Here’s what you need to know about Isaiah 40. It describes a time about 600 years earlier when the Babylonian Empire had risen to power and conquered Jerusalem—completely obliterated the city, destroyed the temple, and driven the Jewish people off into exile in Babylon. In biblical history, this is hands-down the worst catastrophe the Jewish people had ever suffered. Things had never been worse. That’s when the prophet Isaiah appears, speaking to the Jewish people in exile who are feeling completely hopeless about the future. He says to the people, “Prepare the way of the Lord! The valleys will be filled in and the mountains will be leveled; the curves will be straightened and the rough places made smooth. There is going to be a highway through this wilderness to bring you back home, and then you will see the salvation of God.” That was good news for the Jewish people living in exile after the Babylonian destruction of Jerusalem. And now in Luke’s Gospel, when the Jewish people are ruled by Rome, feeling hopeless and experiencing a different kind of exile, John the Baptist shows up in the wilderness with the same message Isaiah had proclaimed 600 years before: Your exile is about to be over; your salvation is at hand. John is pointing to Jesus, who will be the people’s hope in the midst of despair, who will be a light in the darkness, who will bring liberation from oppression.

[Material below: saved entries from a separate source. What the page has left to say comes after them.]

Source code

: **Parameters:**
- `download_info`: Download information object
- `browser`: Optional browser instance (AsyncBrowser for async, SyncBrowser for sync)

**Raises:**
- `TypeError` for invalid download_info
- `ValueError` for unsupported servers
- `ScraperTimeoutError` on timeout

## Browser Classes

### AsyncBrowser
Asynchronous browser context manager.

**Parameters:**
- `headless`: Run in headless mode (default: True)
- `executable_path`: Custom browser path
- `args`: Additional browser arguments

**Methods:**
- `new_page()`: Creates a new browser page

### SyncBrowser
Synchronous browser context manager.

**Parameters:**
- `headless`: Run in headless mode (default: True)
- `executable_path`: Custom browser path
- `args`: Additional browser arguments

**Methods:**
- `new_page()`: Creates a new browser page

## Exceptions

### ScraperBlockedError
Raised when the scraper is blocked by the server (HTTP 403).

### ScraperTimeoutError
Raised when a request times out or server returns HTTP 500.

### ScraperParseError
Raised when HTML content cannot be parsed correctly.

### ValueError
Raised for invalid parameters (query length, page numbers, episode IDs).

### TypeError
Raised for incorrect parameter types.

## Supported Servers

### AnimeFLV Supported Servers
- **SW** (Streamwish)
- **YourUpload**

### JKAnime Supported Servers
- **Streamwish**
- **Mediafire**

Exile is an experience that is familiar to many of us. Exile is whenever we feel ourselves displaced or far from home, stripped of our independence, captive to forces beyond our control. All this week I’ve been wondering, how would today’s Gospel lesson read if we had written it about ourselves? Maybe it would go something like this: “In the tenth year of my cancer diagnosis, the year we lost a son to addiction and mental illness, after a failed procedure to address the chronic pain I’d been living with for over three years, when Mom had been in and out of the hospital after multiple falls at home and Dad’s dementia slowly stole him away from us, the year our marriage began to fall apart and reconciliation seemed impossible, the word of God came to us at Gloria Dei Lutheran Church.” The word of God that came to John in the wilderness is the same word that finds each of us in our wilderness today, longing for a return from exile: “Prepare the way of the Lord! Make God’s path straight! Every valley will be filled; every mountain and hill will be leveled. The crooked path will be made straight and the rough places made smooth. Our exile is about to be over. Soon we’ll be on our way back home. Then each one of us shall see the salvation of God.” Thanks be to God.